Yolculukta neler hissettiniz?
Kutsal bir görev için yola çıkmıştık. Heyecanlıydım. Bugünleri bana nasip ettiği için yolculuk boyunca Allah’a şükrettim.
Gittiğiniz ülke hakkında neler biliyorsunuz?
Zanzibar Tanzanya’nın adalarından biridir. İki adadan oluşuyor. Diğer Ada’nın ismi Pemba Adası. Yaklaşık 2 milyon nüfusu var ve nüfusun çoğunluğunu Müslümanlar oluşturuyor. WEFA’nın yoğun faaliyet gösterdiği bir ada. Yerli halkın çoğu turizmden geçimini sağlıyor. Ağırlıklı olarak pirinç ve balıkla besleniyorlar.
İlk izlenimleriniz neler?
Zanzibar’a ilk vardığımda aklıma Asya geldi. Yaşam standartları biraz da olsa aynıydı. Zanzibar’daki insanlar maddi durumları iyi olmamasına rağmen her zaman çok neşeli ve mutlular. Dinlerine daha bağlılar ve İslam’ı daha güzel yaşıyorlar. Bizim şükretmek için daha fazla nedenimiz olmasına rağmen onlar bizden daha mutlular. İnsan kendi kendine düşünüyor; bizim elimizdeki bu nimetler ve zenginlikler bize fayda mı yoksa zarar mı sağlıyor?

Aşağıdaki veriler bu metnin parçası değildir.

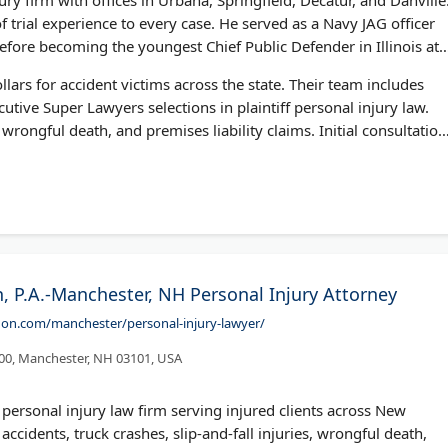
 trial experience to every case. He served as a Navy JAG officer
ore becoming the youngest Chief Public Defender in Illinois at
llars for accident victims across the state. Their team includes
utive Super Lawyers selections in plaintiff personal injury law.
wrongful death, and premises liability claims. Initial consultation
 P.A.-Manchester, NH Personal Injury Attorney
on.com/manchester/personal-injury-lawyer/
300, Manchester, NH 03101, USA
personal injury law firm serving injured clients across New
cidents, truck crashes, slip-and-fall injuries, wrongful death,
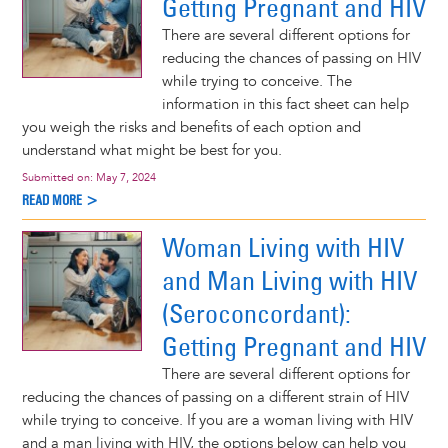
Getting Pregnant and HIV
There are several different options for
reducing the chances of passing on HIV
while trying to conceive. The
information in this fact sheet can help
you weigh the risks and benefits of each option and
understand what might be best for you.
Submitted on:
May 7, 2024
READ MORE >
Woman Living with HIV
and Man Living with HIV
(Seroconcordant):
Getting Pregnant and HIV
There are several different options for
reducing the chances of passing on a different strain of HIV
while trying to conceive. If you are a woman living with HIV
and a man living with HIV, the options below can help you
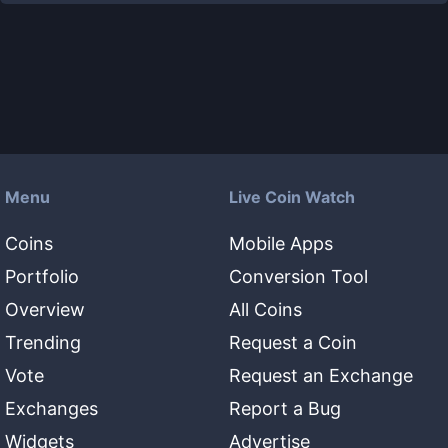
Menu
Live Coin Watch
Coins
Mobile Apps
Portfolio
Conversion Tool
Overview
All Coins
Trending
Request a Coin
Vote
Request an Exchange
Exchanges
Report a Bug
Widgets
Advertise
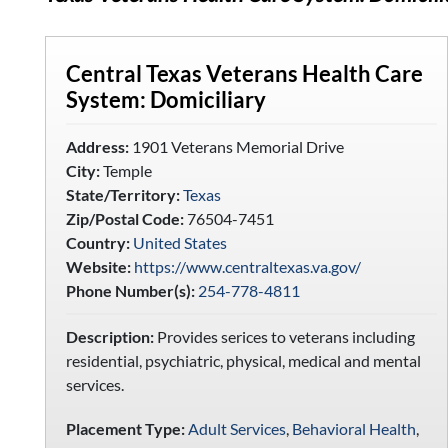
Central Texas Veterans Health Care
System: Domiciliary
Address:
1901 Veterans Memorial Drive
City:
Temple
State/Territory:
Texas
Zip/Postal Code:
76504-7451
Country:
United States
Website:
https://www.centraltexas.va.gov/
Phone Number(s):
254-778-4811
Description:
Provides serices to veterans including
residential, psychiatric, physical, medical and mental
services.
Placement Type:
Adult Services
,
Behavioral Health
,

Bölgeye ulaşmanız zor oldu mu? Nasıl ulaştınız?
Japonya’dan Zanzibar’a geçmemiz hasebiyle üç kez aktarma yaptık. 30 saat yoldaydık. Havalimanından taksiyle otele geçtik. Bölgeye bir gün önceden vardığımız için dinlenme fırsatı buldum. Daha sonraki günler arazide sıkıntı çekmedim.
Yerel halk sizi nasıl karşıladı?
Bizi çok sıcak ve samimi bir şekilde karşıladılar. Türkleri çok sevdikleri belli oluyordu. Bizim rahatımız için ve çalışmalarımızı en güzel şekilde gerçekleştirebilmemiz için ellerinden geleni yaptılar.

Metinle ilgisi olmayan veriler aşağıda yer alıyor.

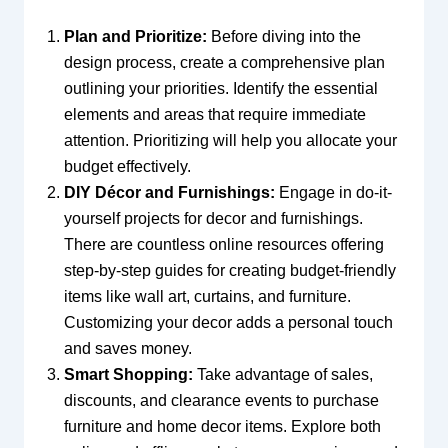
Plan and Prioritize:
Before diving into the
design process, create a comprehensive plan
outlining your priorities. Identify the essential
elements and areas that require immediate
attention. Prioritizing will help you allocate your
budget effectively.
DIY Décor and Furnishings:
Engage in do-it-
yourself projects for decor and furnishings.
There are countless online resources offering
step-by-step guides for creating budget-friendly
items like wall art, curtains, and furniture.
Customizing your decor adds a personal touch
and saves money.
Smart Shopping:
Take advantage of sales,
discounts, and clearance events to purchase
furniture and home decor items. Explore both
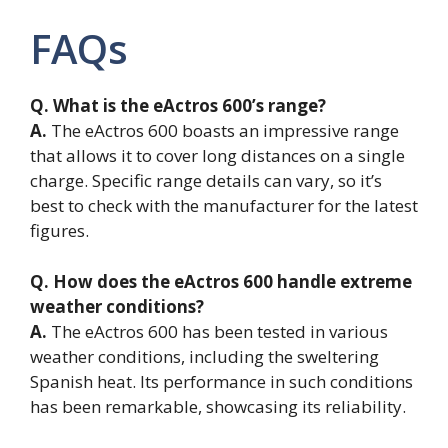
FAQs
Q. What is the eActros 600’s range?
A.
The eActros 600 boasts an impressive range
that allows it to cover long distances on a single
charge. Specific range details can vary, so it’s
best to check with the manufacturer for the latest
figures.
Q. How does the eActros 600 handle extreme
weather conditions?
A.
The eActros 600 has been tested in various
weather conditions, including the sweltering
Spanish heat. Its performance in such conditions
has been remarkable, showcasing its reliability.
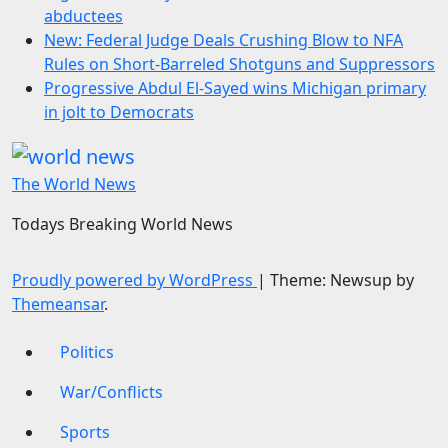
abductees
New: Federal Judge Deals Crushing Blow to NFA
Rules on Short-Barreled Shotguns and Suppressors
Progressive Abdul El-Sayed wins Michigan primary
in jolt to Democrats
The World News
Todays Breaking World News
Proudly powered by WordPress
|
Theme: Newsup by
Themeansar
.
Politics
War/Conflicts
Sports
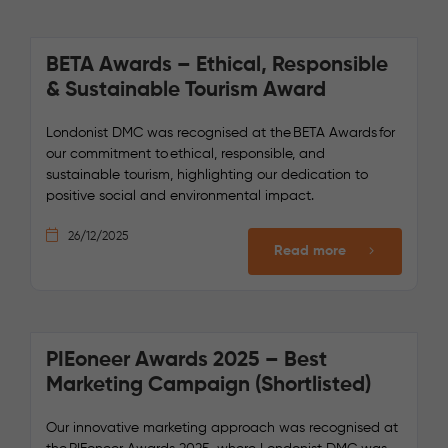
BETA Awards – Ethical, Responsible
& Sustainable Tourism Award
Londonist DMC was recognised at the BETA Awards for
our commitment to ethical, responsible, and
sustainable tourism, highlighting our dedication to
positive social and environmental impact.
26/12/2025
Read more
PIEoneer Awards 2025 – Best
Marketing Campaign (Shortlisted)
Our innovative marketing approach was recognised at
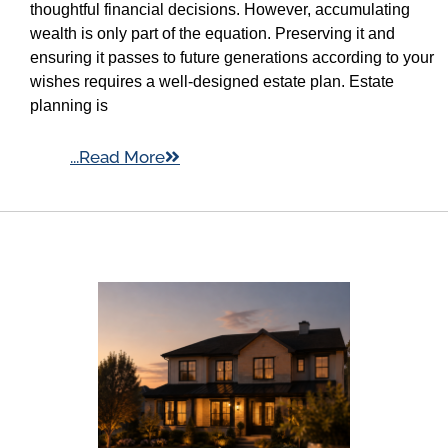
thoughtful financial decisions. However, accumulating
wealth is only part of the equation. Preserving it and
ensuring it passes to future generations according to your
wishes requires a well-designed estate plan. Estate
planning is
...Read More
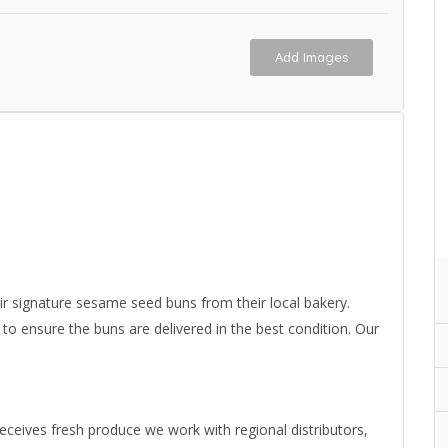
Add Images
 signature sesame seed buns from their local bakery.
 ensure the buns are delivered in the best condition. Our
eives fresh produce we work with regional distributors,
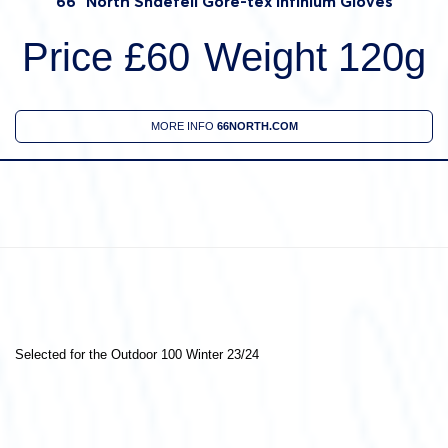
66° North Snaefell Gore-tex Infinium Gloves
Price £60
Weight 120g
MORE INFO
66NORTH.COM
Selected for the Outdoor 100 Winter 23/24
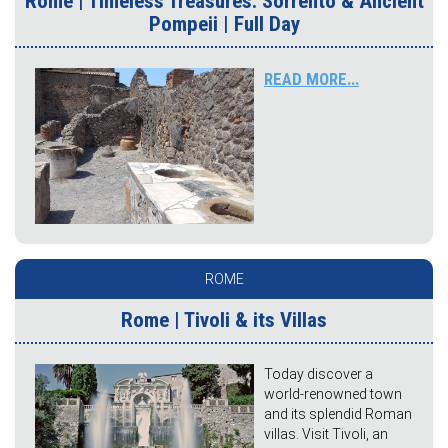
Rome | Timeless Treasures: Sorrento & Ancient
Pompeii | Full Day
READ MORE...
ROME
Rome | Tivoli & its Villas
Today discover a
world-renowned town
and its splendid Roman
villas. Visit Tivoli, an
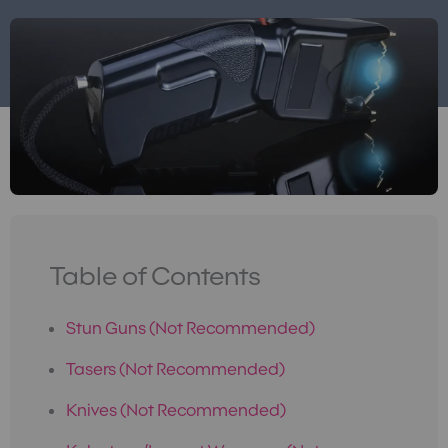
Table of Contents
Stun Guns (Not Recommended)
Tasers (Not Recommended)
Knives (Not Recommended)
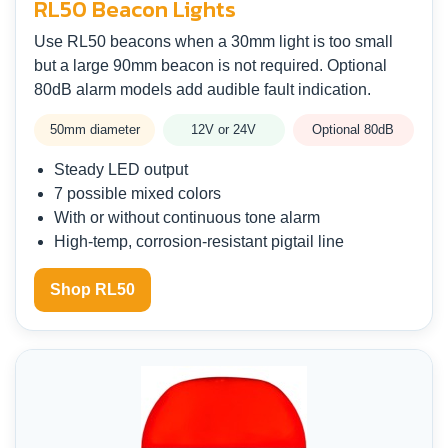
RL50 Beacon Lights
Use RL50 beacons when a 30mm light is too small
but a large 90mm beacon is not required. Optional
80dB alarm models add audible fault indication.
50mm diameter
12V or 24V
Optional 80dB
Steady LED output
7 possible mixed colors
With or without continuous tone alarm
High-temp, corrosion-resistant pigtail line
Shop RL50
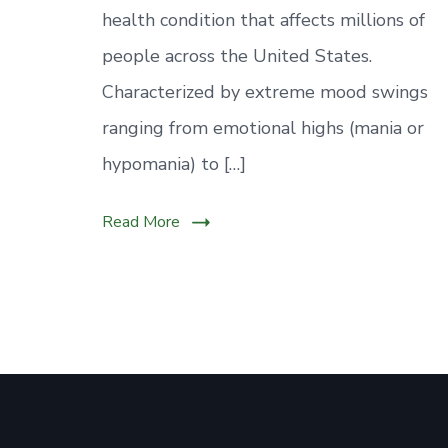
health condition that affects millions of
people across the United States.
Characterized by extreme mood swings
ranging from emotional highs (mania or
hypomania) to […]
Read More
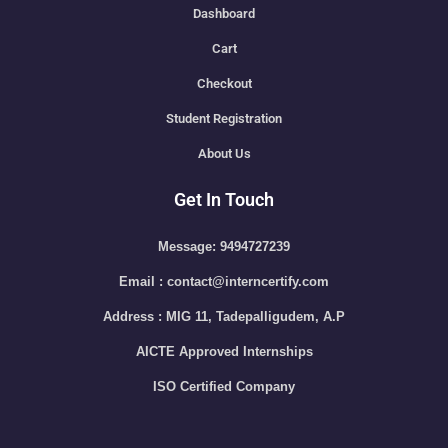
Dashboard
Cart
Checkout
Student Registration
About Us
Get In Touch
Message: 9494727239
Email : contact@interncertify.com
Address : MIG 11, Tadepalligudem, A.P
AICTE Approved Internships
ISO Certified Company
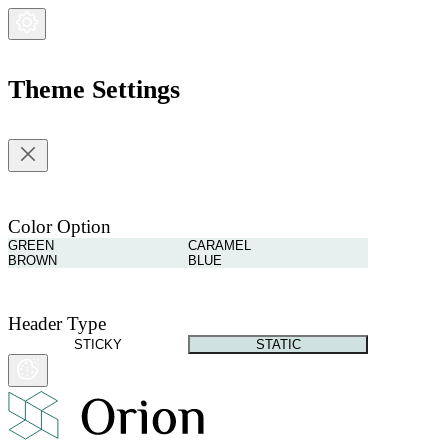
Theme Settings
Color Option
GREEN
CARAMEL
BROWN
BLUE
Header Type
STICKY
STATIC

Yerel halkla diyalog kurabildiniz mi?
Genel olarak evet. Genelde İngilizce diyalog kurdum. Bazen de Arapça konuşmaya çalışıyordum. Arapça ve İngilizce bilmeyenlerle de gönül diliyle anlaşıyorduk hamd olsun.
Yerli halkın imkân ve imkânsızlıklarından bahseder misiniz?
Fazla imkanları yok. Maddi imkansızlıklardan dolayı hayatlarını basit yaşıyorlar. Rızık peşindeler. Erkekler genç yaşta çalışmaya başlıyorlar. Okumak, maddi imkânları daha iyi olan ailelerin çocukları için söz konusu.
Bölgeye uyum sağlamada zorlandınız mı?
Hayır. Daha önce farklı bölgelerde de bulunmuştum. Tecrübe sahibi olduğum için bu hususta sıkıntı çekmedim.
Kaldığınız süre zarfında sizi en çok ne zorladı? Neden?
Günler uzun olduğu için arazide güneşin altında bazen yoruluyorduk. Ama ciddi anlamda beni zorlayan bir şey olmadı çok şükür. Rabbim araziye giden herkese dayanma gücü veriyor.
Farklı veya unutulmaz bir anı yaşadınız mı? Anlatır mısınız?
İlk gün Merve Safha okulunun açılışını yaptık. Okula vardığımızda 600 öğrenci bizi okul kıyafetleri ile karşıladı. Geldiğimizde yerel müzikleri çalıyordu ve çocuklar neşeyle dans ediyordu. Biz de aralarına katıldık ve onlarla beraber dans ettik. Bu kesinlikle hiç unutmayacağım bir kare.
Beklediğiniz ile karşılaştığınız ülke arasında ne tür benzerlik ve farklılıklar var? Anlatır mısınız?
Bangladeş’e kıyasen durumlarının daha iyi olduğunu gördüm. Açıkçası durumlarının çok daha kötü olacağını tahmin ediyordum.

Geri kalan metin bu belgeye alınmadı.